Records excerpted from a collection

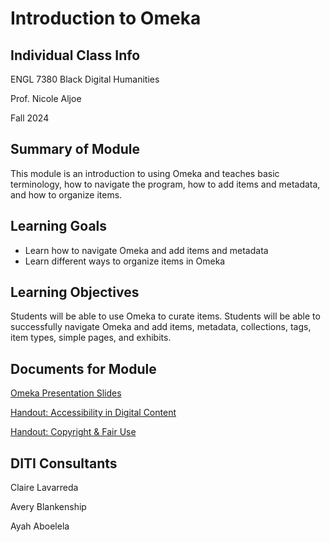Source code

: <h1>Introduction to Omeka</h1>

<h2>Individual Class Info</h2>

ENGL 7380 Black Digital Humanities

Prof. Nicole Aljoe

Fall 2024


<h2>Summary of Module</h2>

This module is an introduction to using Omeka and teaches basic terminology, how to navigate the program, how to add items and metadata, and how to organize items.

<h2>Learning Goals</h2>

* Learn how to navigate Omeka and add items and metadata <br>
* Learn different ways to organize items in Omeka

<h2>Learning Objectives</h2>

Students will be able to use Omeka to curate items. Students will be able to successfully navigate Omeka and add items, metadata, collections, tags, item types, simple pages, and exhibits.


<h2>Documents for Module</h2>

[Omeka Presentation Slides](https://github.com/NULabNortheastern/digitalassignmentshowcase/blob/master/digital-archiving/fa24-aljoe-engl7380-omeka/Fa24-Aljoe-Engl7380-Omeka-Slides.pdf)

[Handout: Accessibility in Digital Content](https://github.com/NULabNortheastern/digitalassignmentshowcase/blob/master/handouts/Accessibility.pdf)

[Handout: Copyright & Fair Use](https://github.com/NULabNortheastern/digitalassignmentshowcase/blob/master/handouts/Copyright-Fair-Use.pdf)


<h2>DITI Consultants</h2>

Claire Lavarreda

Avery Blankenship

Ayah Aboelela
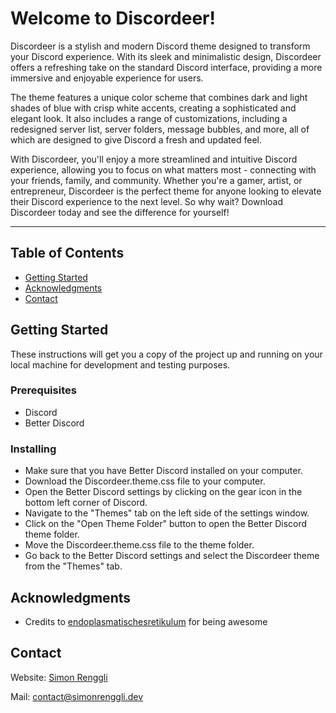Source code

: # Welcome to Discordeer!

Discordeer is a stylish and modern Discord theme designed to transform your Discord experience. With its sleek and minimalistic design, Discordeer offers a refreshing take on the standard Discord interface, providing a more immersive and enjoyable experience for users.

The theme features a unique color scheme that combines dark and light shades of blue with crisp white accents, creating a sophisticated and elegant look. It also includes a range of customizations, including a redesigned server list, server folders, message bubbles, and more, all of which are designed to give Discord a fresh and updated feel.

With Discordeer, you'll enjoy a more streamlined and intuitive Discord experience, allowing you to focus on what matters most - connecting with your friends, family, and community. Whether you're a gamer, artist, or entrepreneur, Discordeer is the perfect theme for anyone looking to elevate their Discord experience to the next level. So why wait? Download Discordeer today and see the difference for yourself!

----------
## Table of Contents
- [Getting Started](#Getting-Started)
- [Acknowledgments](#Acknowledgments)
- [Contact](#Contact)

## Getting Started

These instructions will get you a copy of the project up and running on your local machine for development and testing purposes. 

### Prerequisites

- Discord
- Better Discord

### Installing

- Make sure that you have Better Discord installed on your computer.
- Download the Discordeer.theme.css file to your computer.
- Open the Better Discord settings by clicking on the gear icon in the bottom left corner of Discord.
- Navigate to the "Themes" tab on the left side of the settings window.
- Click on the "Open Theme Folder" button to open the Better Discord theme folder.
- Move the Discordeer.theme.css file to the theme folder.
- Go back to the Better Discord settings and select the Discordeer theme from the "Themes" tab.

## Acknowledgments

- Credits to [endoplasmatischesretikulum](https://github.com/endoplasmatischesretikulum) for being awesome 

## Contact

Website: [Simon Renggli](https://www.simonrenggli.dev)

Mail: [contact@simonrenggli.dev](mailto:contact@simonrenggli.dev)
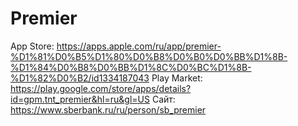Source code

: # Premier

App Store: https://apps.apple.com/ru/app/premier-%D1%81%D0%B5%D1%80%D0%B8%D0%B0%D0%BB%D1%8B-%D1%84%D0%B8%D0%BB%D1%8C%D0%BC%D1%8B-%D1%82%D0%B2/id1334187043
Play Market: https://play.google.com/store/apps/details?id=gpm.tnt_premier&hl=ru&gl=US
Сайт: https://www.sberbank.ru/ru/person/sb_premier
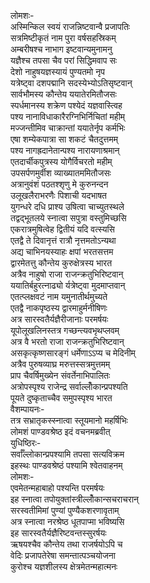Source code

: लोमशः-  
अस्मिन्किल स्वयं राजन्निष्टवान्वै प्रजापतिः  
सत्रमिष्टीकृतं नाम पुरा वर्षसहस्रिकम्  
अम्बरीषश्च नाभाग इष्टवान्यमुनामनु  
यज्ञैश्च तपसा चैव परां सिद्धिमवाप सः  
देशो नाहुषयज्ञस्यायं पुण्यतमो नृप  
यत्रेष्ट्वा दशपद्मानि सदस्येभ्योऽतिसृष्टवान्  
सार्वभौमस्य कौन्तेय ययातेरमितौजसः  
स्पर्धमानस्य शक्रेण पश्येदं यज्ञवास्त्विह  
पश्य नानाविधाकारैरग्निभिर्निचितां महीम्  
मज्जन्तीमिव चाक्रान्तां ययातेर्नृप कर्मभिः  
एषा शम्येकपात्रा सा शकटं चैतदुत्तमम्  
पश्य नागह्रदानेतान्पश्य नारायणाश्रमान्  
एतदार्चीकपुत्रस्य योगैर्विचरतो महीम्  
उपसर्पणमुर्वीश व्याख्यातममितौजसः  
अत्रानुवंशं पठतश्शृणु मे कुरुनन्दन  
उलूखलैराभरणैः पिशाची यदभाषत  
युगन्धरे दधि प्राश्य उषित्वा चाच्युतस्थले  
तद्वद्भूतलये स्नात्वा सपुत्रा वस्तुमिच्छसि  
एकरात्रमुषित्वेह द्वितीयं यदि वत्स्यसि  
एतद्वै ते दिवानृत्तं रात्रौ नृत्तमतोऽन्यथा  
अद्य चाभिनयस्याहः क्षपां भरतसत्तम  
द्वारमेतत्तु कौन्तेय कुरुक्षेत्रस्य भारत  
अत्रैव नाहुषो राजा राजन्क्रतुभिरिष्टवान्  
ययातिर्बहुरत्नाढ्यो र्यत्रेष्ट्वा मुदमाप्तवान्  
एतत्प्लक्षवटं नाम यमुनातीर्थमुच्यते  
एतद्वै नाकपृष्ठस्य द्वारमाहुर्मनीषिणः  
अत्र सारस्वतैर्यज्ञैरीजानाः परमर्षयः  
यूपोलूखलिनस्तत्र गच्छन्त्यवभृथप्लवम्  
अत्र वै भरतो राजा राजन्क्रतुभिरिष्टवान्  
असकृत्कृष्णसारङ्गं धर्मेणाऽऽप्य च मेदिनीम्  
अत्रैव पुरुषव्याघ्र मरुत्तस्सत्रमुत्तमम्  
प्राप चैवर्षिमुख्येन संवर्तेनाभिपालितः  
अत्रोपस्पृश्य राजेन्द्र सर्वाल्लोँकान्प्रपश्यति  
पूयते दुष्कृताच्चैव समुपस्पृश्य भारत  
वैशम्पायनः-  
तत्र सभ्रातृकस्स्नात्वा स्तूयमानो महर्षिभिः  
लोमशं पाण्डवश्रेष्ठ इदं वचनमब्रवीत्  
युधिष्ठिरः-  
सर्वाँल्लोकान्प्रपश्यामि तपसा सत्यविक्रम  
इहस्थः पाण्डवश्रेष्ठं पश्यामि श्वेतवाहनम्  
लोमशः-  
एवमेतन्महाबाहो पश्यन्ति परमर्षयः  
इह स्नात्वा तपोयुक्तांस्त्रील्लोँकान्सचराचरान्  
सरस्वतीमिमां पुण्यां पुण्यैकशरणावृताम्  
अत्र स्नात्वा नरश्रेष्ठ धूतपाप्मा भविष्यसि  
इह सारस्वतैर्यज्ञैरिष्टवन्तस्सुरर्षयः  
ऋषयश्चैव कौन्तेय तथा राजर्षयोऽपि च  
वेदिः प्रजापतेरेषा समन्तात्पञ्चयोजना  
कुरोश्च यज्ञशीलस्य क्षेत्रमेतन्महात्मनः  
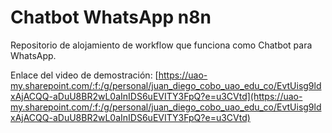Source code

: # Chatbot WhatsApp n8n

Repositorio de alojamiento de workflow que funciona como Chatbot para WhatsApp.

Enlace del video de demostración: [https://uao-my.sharepoint.com/:f:/g/personal/juan_diego_cobo_uao_edu_co/EvtUisg9ldxAjACQQ-aDuU8BR2wL0aInIDS6uEVITY3FpQ?e=u3CVtd](https://uao-my.sharepoint.com/:f:/g/personal/juan_diego_cobo_uao_edu_co/EvtUisg9ldxAjACQQ-aDuU8BR2wL0aInIDS6uEVITY3FpQ?e=u3CVtd)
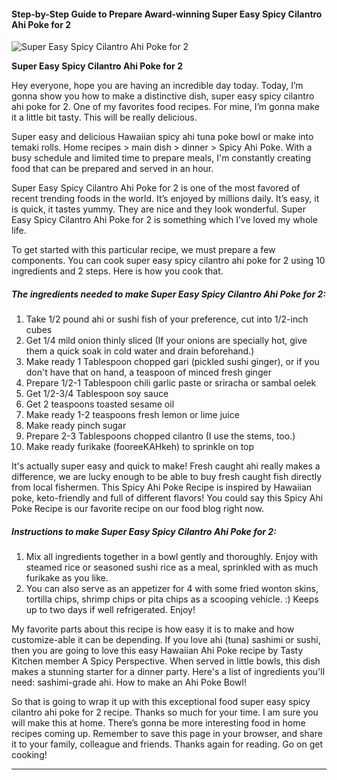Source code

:             

#### Step-by-Step Guide to Prepare Award-winning Super Easy Spicy Cilantro Ahi Poke for 2

![Super Easy Spicy Cilantro Ahi Poke for 2](https://img-global.cpcdn.com/recipes/1676cf5791e61289/751x532cq70/super-easy-spicy-cilantro-ahi-poke-for-2-recipe-main-photo.jpg)

**Super Easy Spicy Cilantro Ahi Poke for 2**

Hey everyone, hope you are having an incredible day today. Today, I’m gonna show you how to make a distinctive dish, super easy spicy cilantro ahi poke for 2. One of my favorites food recipes. For mine, I’m gonna make it a little bit tasty. This will be really delicious.

Super easy and delicious Hawaiian spicy ahi tuna poke bowl or make into temaki rolls. Home recipes > main dish > dinner > Spicy Ahi Poke. With a busy schedule and limited time to prepare meals, I'm constantly creating food that can be prepared and served in an hour.

Super Easy Spicy Cilantro Ahi Poke for 2 is one of the most favored of recent trending foods in the world. It’s enjoyed by millions daily. It’s easy, it is quick, it tastes yummy. They are nice and they look wonderful. Super Easy Spicy Cilantro Ahi Poke for 2 is something which I’ve loved my whole life.

To get started with this particular recipe, we must prepare a few components. You can cook super easy spicy cilantro ahi poke for 2 using 10 ingredients and 2 steps. Here is how you cook that.

##### The ingredients needed to make Super Easy Spicy Cilantro Ahi Poke for 2:

1.  Take 1/2 pound ahi or sushi fish of your preference, cut into 1/2-inch cubes
2.  Get 1/4 mild onion thinly sliced (If your onions are specially hot, give them a quick soak in cold water and drain beforehand.)
3.  Make ready 1 Tablespoon chopped gari (pickled sushi ginger), or if you don't have that on hand, a teaspoon of minced fresh ginger
4.  Prepare 1/2-1 Tablespoon chili garlic paste or sriracha or sambal oelek
5.  Get 1/2-3/4 Tablespoon soy sauce
6.  Get 2 teaspoons toasted sesame oil
7.  Make ready 1-2 teaspoons fresh lemon or lime juice
8.  Make ready pinch sugar
9.  Prepare 2-3 Tablespoons chopped cilantro (I use the stems, too.)
10.  Make ready furikake (fooreeKAHkeh) to sprinkle on top

It's actually super easy and quick to make! Fresh caught ahi really makes a difference, we are lucky enough to be able to buy fresh caught fish directly from local fishermen. This Spicy Ahi Poke Recipe is inspired by Hawaiian poke, keto-friendly and full of different flavors! You could say this Spicy Ahi Poke Recipe is our favorite recipe on our food blog right now.

##### Instructions to make Super Easy Spicy Cilantro Ahi Poke for 2:

1.  Mix all ingredients together in a bowl gently and thoroughly. Enjoy with steamed rice or seasoned sushi rice as a meal, sprinkled with as much furikake as you like.
2.  You can also serve as an appetizer for 4 with some fried wonton skins, tortilla chips, shrimp chips or pita chips as a scooping vehicle. :) Keeps up to two days if well refrigerated. Enjoy!

My favorite parts about this recipe is how easy it is to make and how customize-able it can be depending. If you love ahi (tuna) sashimi or sushi, then you are going to love this easy Hawaiian Ahi Poke recipe by Tasty Kitchen member A Spicy Perspective. When served in little bowls, this dish makes a stunning starter for a dinner party. Here's a list of ingredients you'll need: sashimi-grade ahi. How to make an Ahi Poke Bowl!

So that is going to wrap it up with this exceptional food super easy spicy cilantro ahi poke for 2 recipe. Thanks so much for your time. I am sure you will make this at home. There’s gonna be more interesting food in home recipes coming up. Remember to save this page in your browser, and share it to your family, colleague and friends. Thanks again for reading. Go on get cooking!

* * *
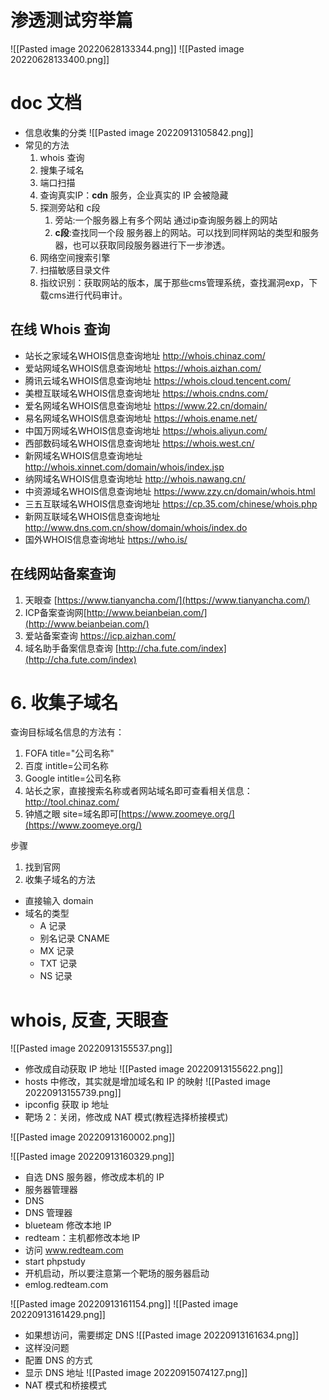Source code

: # 渗透测试穷举篇
![[Pasted image 20220628133344.png]]
![[Pasted image 20220628133400.png]]

# doc 文档
- 信息收集的分类
![[Pasted image 20220913105842.png]]
- 常见的方法
	1. whois 查询
	2. 搜集子域名
	3. 端口扫描
	4. 查询真实IP：**cdn** 服务，企业真实的 IP 会被隐藏
	5. 探测旁站和 c段
		1. 旁站:一个服务器上有多个网站 通过ip查询服务器上的网站
		2. **c段**:查找同一个段 服务器上的网站。可以找到同样网站的类型和服务器，也可以获取同段服务器进行下一步渗透。
	6. 网络空间搜索引擎
	7. 扫描敏感目录文件
	8. 指纹识别：获取网站的版本，属于那些cms管理系统，查找漏洞exp，下载cms进行代码审计。

## 在线 Whois 查询
- 站长之家域名WHOIS信息查询地址 http://whois.chinaz.com/
- 爱站网域名WHOIS信息查询地址 https://whois.aizhan.com/
- 腾讯云域名WHOIS信息查询地址 https://whois.cloud.tencent.com/
- 美橙互联域名WHOIS信息查询地址 https://whois.cndns.com/
- 爱名网域名WHOIS信息查询地址 https://www.22.cn/domain/
- 易名网域名WHOIS信息查询地址 https://whois.ename.net/
- 中国万网域名WHOIS信息查询地址 https://whois.aliyun.com/
- 西部数码域名WHOIS信息查询地址 https://whois.west.cn/
- 新网域名WHOIS信息查询地址 http://whois.xinnet.com/domain/whois/index.jsp
- 纳网域名WHOIS信息查询地址 http://whois.nawang.cn/
- 中资源域名WHOIS信息查询地址 https://www.zzy.cn/domain/whois.html
- 三五互联域名WHOIS信息查询地址 https://cp.35.com/chinese/whois.php
- 新网互联域名WHOIS信息查询地址 http://www.dns.com.cn/show/domain/whois/index.do
- 国外WHOIS信息查询地址 https://who.is/

## 在线网站备案查询
1. 天眼查 [https://www.tianyancha.com/](https://www.tianyancha.com/)
2. ICP备案查询网[http://www.beianbeian.com/](http://www.beianbeian.com/)
3. 爱站备案查询 https://icp.aizhan.com/
4. 域名助手备案信息查询 [http://cha.fute.com/index](http://cha.fute.com/index)

# 6. 收集子域名
查询目标域名信息的方法有：
1. FOFA title="公司名称"
2. 百度 intitle=公司名称
3. Google intitle=公司名称
4. 站长之家，直接搜索名称或者网站域名即可查看相关信息：http://tool.chinaz.com/
5. 钟馗之眼 site=域名即可[https://www.zoomeye.org/](https://www.zoomeye.org/)

步骤
1. 找到官网
2. 收集子域名的方法

- 直接输入 domain
- 域名的类型
	- A 记录
	- 别名记录 CNAME
	- MX 记录
	- TXT 记录
	- NS 记录

# whois, 反查, 天眼查
![[Pasted image 20220913155537.png]]
- 修改成自动获取 IP 地址
![[Pasted image 20220913155622.png]]
- hosts 中修改，其实就是增加域名和 IP 的映射
![[Pasted image 20220913155739.png]]
- ipconfig 获取 ip 地址
- 靶场 2：关闭，修改成 NAT 模式(教程选择桥接模式)

![[Pasted image 20220913160002.png]]

![[Pasted image 20220913160329.png]]
- 自选 DNS 服务器，修改成本机的 IP
- 服务器管理器
- DNS
- DNS 管理器
- blueteam 修改本地 IP
- redteam：主机都修改本地 IP
- 访问 www.redteam.com
- start phpstudy
- 开机启动，所以要注意第一个靶场的服务器启动
- emlog.redteam.com

![[Pasted image 20220913161154.png]]
![[Pasted image 20220913161429.png]]
- 如果想访问，需要绑定 DNS
![[Pasted image 20220913161634.png]]
- 这样没问题
- 配置 DNS 的方式
- 显示 DNS 地址
![[Pasted image 20220915074127.png]]
- NAT 模式和桥接模式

* **TASK**
Reproduce the lines from the rows above, beginning with the line that contains "To get started" and stopping after the line that contains "##### The ingredients".

* **SOLVED PROBLEM**
To get started with this particular recipe, we must prepare a few components. You can cook super easy spicy cilantro ahi poke for 2 using 10 ingredients and 2 steps. Here is how you cook that.

##### The ingredients needed to make Super Easy Spicy Cilantro Ahi Poke for 2:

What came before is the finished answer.